Massachusetts-based Willie’s Superbrew has hired former-New Belgium CMO Greg Owsley as its first chief brand officer (CBO).
Owsley will help lead Willie’s into a new brand growth strategy, including a rebrand scheduled to launch in February 2022.
Owsley spent more than 15 years at Colorado-based New Belgium Brewing, helping grow production from 30,000 barrels annually to 750,000 barrels, according to a press release. After leaving New Belgium in 2011, he founded the marketing consulting firm The Storied Brand, where he advised brand growth strategies for Pabst Blue Ribbon, Troegs Independent Brewing, and Firestone Walker’s 805 brand, as well as Stumptown Coffee and Revive Kombucha.
“[Owsley’s] built some of the most soulful, most beautiful brands in the beverage industry,” Nico Enriquez, Willie’s co-founder and CEO, told Brewbound. “Where seltzer has gone as a space, we are so different. We need to stand out from that, and we need someone who can help us do that.”
After rebranding from Farmer Willie’s to Willie’s Superbrew in 2018, the company shifted production from ginger beer to “superbrews,” a self-defined hybrid of hard cider and hard seltzer. The company has posted steady growth since rebranding, producing 50,000 case equivalents (about 3,629 barrels) in 2019 and 115,000 CEs (around 8,346 barrels) in 2020, Enriquez told Brewbound in August.
Through Owsley’s new leadership, the company plans to create a “new category” in hard seltzer that shows that Willie’s is different.
The idea for a new category came in-part from consumers, and a private national survey conducted with help from Meredith Giske, the founder of Hot House Insights, who worked at New Belgium with Owsley.

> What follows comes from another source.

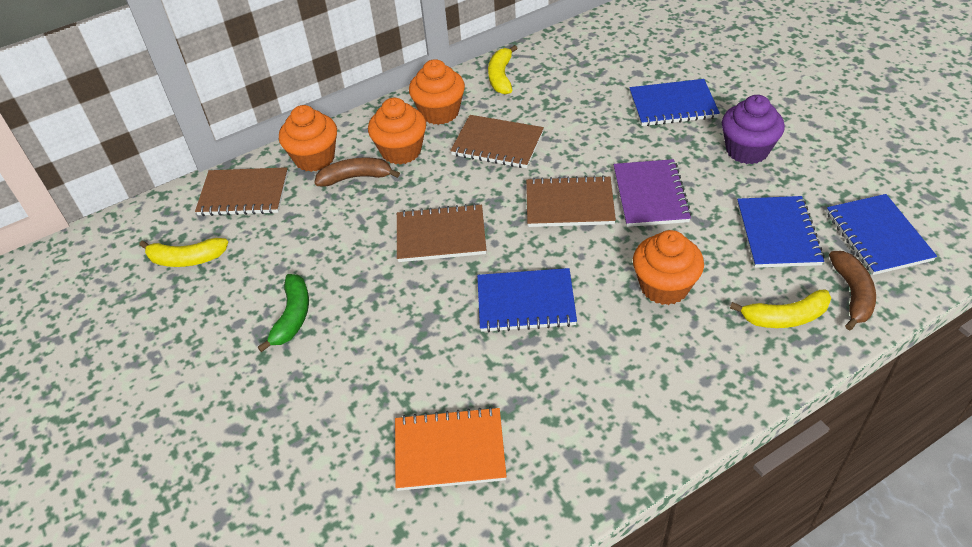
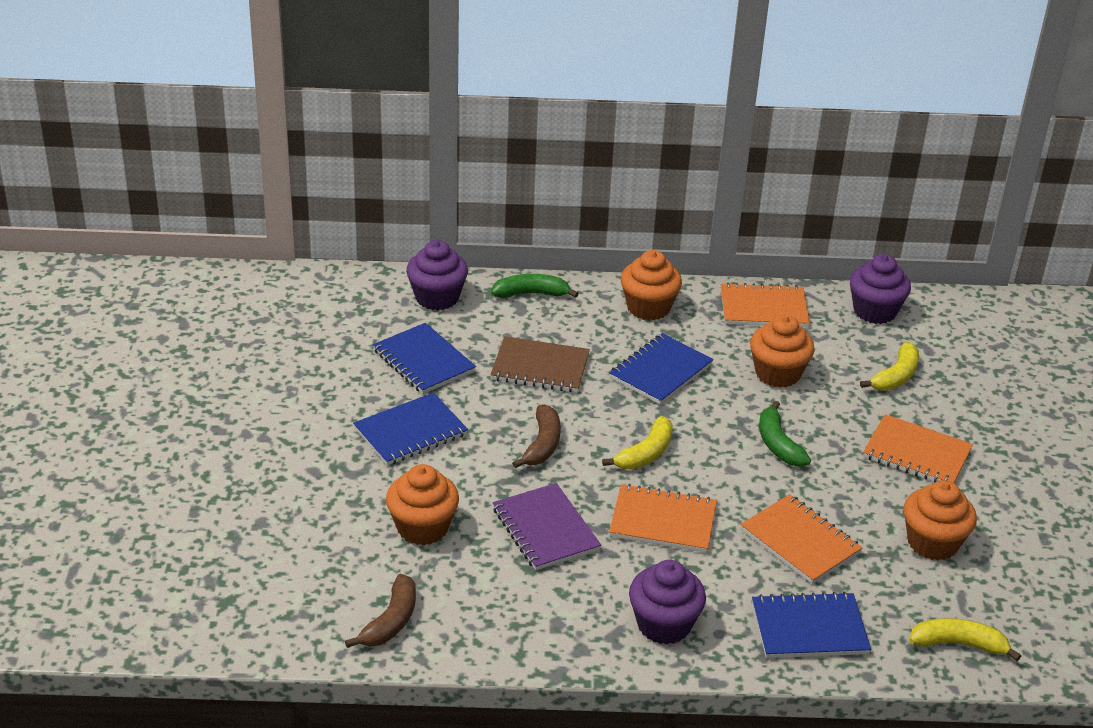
brown notebook: [195,167,288,216] [397,204,486,262] [450,115,544,168] [526,175,616,227] = 4 -> [490,336,590,393] = 1
green banana: [258,274,309,352] = 1 -> [491,274,579,298] [759,401,811,467] = 2
orange notebook: [395,407,507,491] = 1 -> [609,484,717,553] [721,282,810,327] [740,494,863,584] [863,414,973,483] = 4
purple cupcake: [722,95,785,164] = 1 -> [406,240,468,311] [629,560,706,644] [850,254,911,324] = 3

Giske and Owsley conducted ethnographic interviews of hard seltzer drinkers both familiar and unfamiliar with Willie’s products.
“88% of them already think of [Willie’s] as something entirely different than hard seltzer,” Owsley told Brewbound. “They’re using terms like ‘it’s in its own category,’ so it’s like duh, there’s our goal right there. Let’s go out and create our own soulful beverage experience, and take that to a national audience [and] scale that up.”
The company’s plan is to expand throughout the entirety of the East Coast next year. Additionally, if the company is able to double sales in 2022 — Enriquez declined to share 2021 production numbers — chief sales officer Lee Schilll has promised to get a tattoo of a goat riding a surfboard.
“Our sales force is definitely going to be highly motivated, and I would say some of [Schill’s] friends in distributorships will be highly motivated as well,” Enriquez said.
Part of the company’s new growth strategy is to repackage its products to make them stand out on the shelf. It will also be leaning more heavily into its origin story.
“It’s the most irresistible origin story I’ve ever heard of: a goat farmer and a surfer with no idea how to start a company,” Owsley said. “We really want to further this origin story of the goat and the surfer in a way that’s really fun and engaging for people and allow them to participate in that story.”
“I think people want more [of] that feel of where we came from in [our branding], and I think that’s moving in this direction of, this is less about the sellers and more about the soul,” Enriquez added.
Enriquez and Owsley also plan to continue to expand Willie’s sustainability projects, including its beach clean-ups.
“Ever since I left New Belgium where we were striving so hard to be a sustainable business role model, to come upon a company that wants to be capitalism for good even when nobody is looking was heartwarming and feels like that’s a change artist I want to be a part of.”
While the company is holding off releasing too many details about its new releases until closer to the rebrand date, Owsley said to prepare for bright imagery of real fruit, and possibly a goat “with a speaking part.”